-- EXERCISE --
Check each line of the records for "יעוץ"; collect those that have it.

Source data:

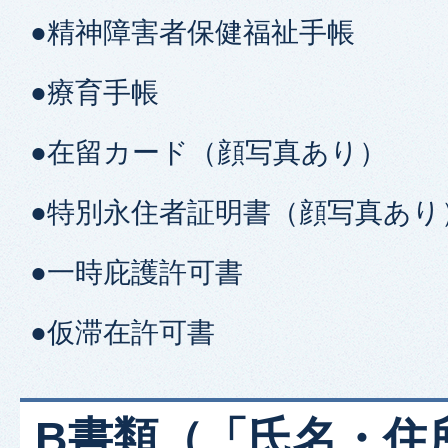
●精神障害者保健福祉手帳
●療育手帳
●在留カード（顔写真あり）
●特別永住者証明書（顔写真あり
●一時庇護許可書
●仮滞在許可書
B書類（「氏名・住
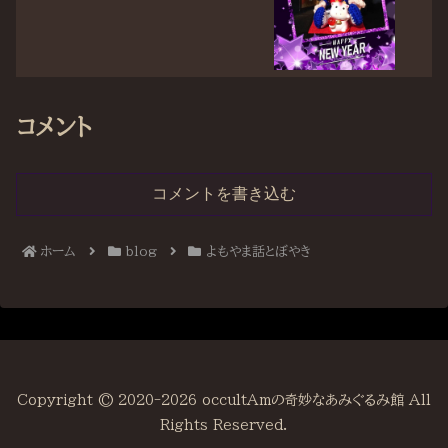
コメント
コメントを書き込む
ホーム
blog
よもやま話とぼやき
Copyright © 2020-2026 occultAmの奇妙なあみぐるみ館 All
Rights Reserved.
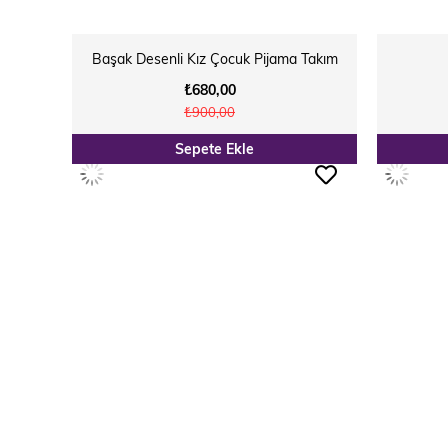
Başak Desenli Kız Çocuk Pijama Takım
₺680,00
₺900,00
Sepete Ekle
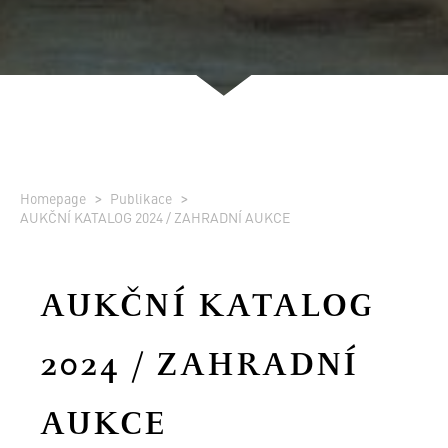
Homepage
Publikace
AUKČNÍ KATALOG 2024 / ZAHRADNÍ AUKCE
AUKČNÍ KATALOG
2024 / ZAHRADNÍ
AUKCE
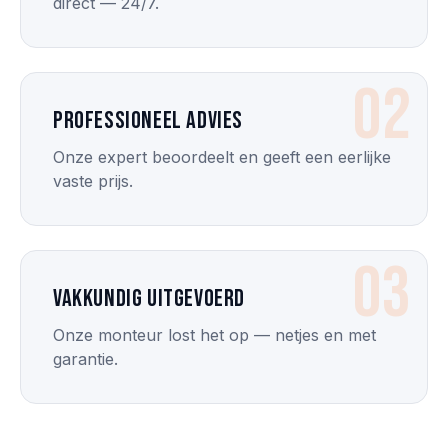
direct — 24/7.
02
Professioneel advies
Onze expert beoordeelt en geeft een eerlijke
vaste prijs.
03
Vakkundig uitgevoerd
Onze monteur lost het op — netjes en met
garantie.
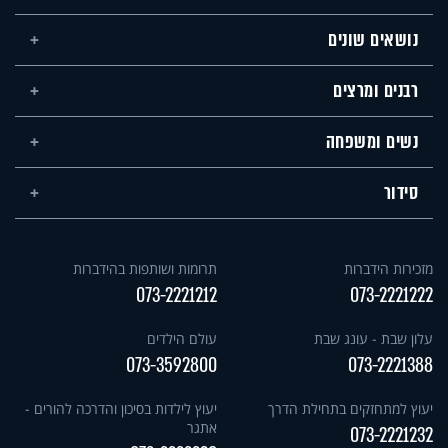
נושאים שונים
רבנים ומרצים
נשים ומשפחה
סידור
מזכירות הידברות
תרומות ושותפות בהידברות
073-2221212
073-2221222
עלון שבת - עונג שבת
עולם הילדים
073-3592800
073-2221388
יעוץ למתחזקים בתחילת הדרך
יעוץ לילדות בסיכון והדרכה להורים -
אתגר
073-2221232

--

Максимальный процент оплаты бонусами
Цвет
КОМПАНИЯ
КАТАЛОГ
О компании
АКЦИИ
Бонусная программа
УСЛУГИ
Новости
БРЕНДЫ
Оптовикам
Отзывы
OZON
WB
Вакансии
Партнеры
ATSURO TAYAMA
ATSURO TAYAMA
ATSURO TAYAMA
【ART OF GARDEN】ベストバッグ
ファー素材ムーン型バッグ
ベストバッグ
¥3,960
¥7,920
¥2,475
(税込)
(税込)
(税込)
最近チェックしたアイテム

--

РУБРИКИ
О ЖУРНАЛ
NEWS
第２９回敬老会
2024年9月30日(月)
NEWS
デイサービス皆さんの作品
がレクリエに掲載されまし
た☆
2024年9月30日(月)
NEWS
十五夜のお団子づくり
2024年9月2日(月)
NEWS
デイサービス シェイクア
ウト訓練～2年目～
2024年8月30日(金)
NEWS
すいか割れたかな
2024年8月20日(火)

-- FINISHED EXERCISE --
יעוץ למתחזקים בתחילת הדרך
יעוץ לילדות בסיכון והדרכה להורים -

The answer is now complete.